PRIMA NAZIONALE A TINDARI: CICERONE E IL “PROCESSO PER CORRUZIONE” RIVIVONO AL TEATRO ANTICO Il fascino del diritto romano e l’eloquenza della retorica classica incontrano la suggestione millenaria di uno dei palcoscenici più belli del Mediterraneo.
Martedì 22 luglio 2026 alle ore 20:30, il Teatro Antico di Tindari ospiterà la Prima Nazionale di “Processo per Corruzione”.Lo spettacolo è tra i protagonisti della sezione Tindari Classica, inserita nella 70ª edizione del Tindari Festival.
L’edizione di quest’anno, dal titolo “ABUMANESIMO: l’essere • il non essere • il perire” e dedicata alla memoria di Beniamino Joppolo, ha la direzione artistica di Mario Incudine ed è promossa dalla Città di Patti – Assessorato alla Cultura.
Dall’Antica Roma ai giorni nostri: le Orazioni contro Verre
Tratto dalle celebri Orazioni contro Verre di Marco Tullio Cicerone, il testo affronta temi tragicamente attuali: abuso di potere, avidità e giustizia.
Traduzione, drammaturgia e regia sono di Paolo Gazzara, che restituisce la forza e la modernità dell’arringa ciceroniana.

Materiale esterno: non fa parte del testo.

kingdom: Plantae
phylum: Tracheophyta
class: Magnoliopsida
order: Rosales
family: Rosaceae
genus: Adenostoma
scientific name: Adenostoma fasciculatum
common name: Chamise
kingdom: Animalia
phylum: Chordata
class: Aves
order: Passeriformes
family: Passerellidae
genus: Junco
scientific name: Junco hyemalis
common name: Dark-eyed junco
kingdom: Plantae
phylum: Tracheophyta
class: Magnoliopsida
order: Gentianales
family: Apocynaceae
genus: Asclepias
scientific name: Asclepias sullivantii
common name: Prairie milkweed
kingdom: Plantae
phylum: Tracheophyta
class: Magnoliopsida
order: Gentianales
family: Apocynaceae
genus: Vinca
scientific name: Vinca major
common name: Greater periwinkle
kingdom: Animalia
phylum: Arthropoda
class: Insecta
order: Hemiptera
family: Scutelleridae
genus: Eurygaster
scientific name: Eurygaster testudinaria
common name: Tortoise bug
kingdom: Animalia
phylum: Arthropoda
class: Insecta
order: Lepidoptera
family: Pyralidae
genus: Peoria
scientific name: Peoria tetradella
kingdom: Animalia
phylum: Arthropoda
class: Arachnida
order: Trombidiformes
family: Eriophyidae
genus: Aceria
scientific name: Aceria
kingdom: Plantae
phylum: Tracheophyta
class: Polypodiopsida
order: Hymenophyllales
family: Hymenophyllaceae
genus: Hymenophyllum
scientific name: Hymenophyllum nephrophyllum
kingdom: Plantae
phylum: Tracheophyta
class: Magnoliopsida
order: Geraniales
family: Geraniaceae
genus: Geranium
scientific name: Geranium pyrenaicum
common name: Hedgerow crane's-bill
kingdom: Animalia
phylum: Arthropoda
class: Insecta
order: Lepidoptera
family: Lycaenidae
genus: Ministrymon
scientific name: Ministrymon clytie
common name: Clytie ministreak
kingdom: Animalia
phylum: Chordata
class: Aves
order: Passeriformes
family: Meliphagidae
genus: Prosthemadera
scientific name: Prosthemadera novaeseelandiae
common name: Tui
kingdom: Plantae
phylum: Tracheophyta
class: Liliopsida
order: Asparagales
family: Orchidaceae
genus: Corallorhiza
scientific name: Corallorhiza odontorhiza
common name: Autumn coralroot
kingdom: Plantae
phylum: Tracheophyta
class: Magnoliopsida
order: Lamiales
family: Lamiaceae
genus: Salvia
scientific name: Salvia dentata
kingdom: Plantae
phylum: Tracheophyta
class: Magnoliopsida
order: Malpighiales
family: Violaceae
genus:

In scena un cast di grande talento: Marco Conti Gallenti,Maria Scafidi,Pippo Gaglio,Claudio Di Blasi,Marco Oreste Stefano.
A completare la messinscena, la partecipazione straordinaria in video di Sebastiano Somma nei panni del controverso governatore romano Gaio Verre.“Una vibrante accusa che attraversa i secoli per parlarci ancora oggi di legalità ed etica, sotto il cielo stellato di Tindari.”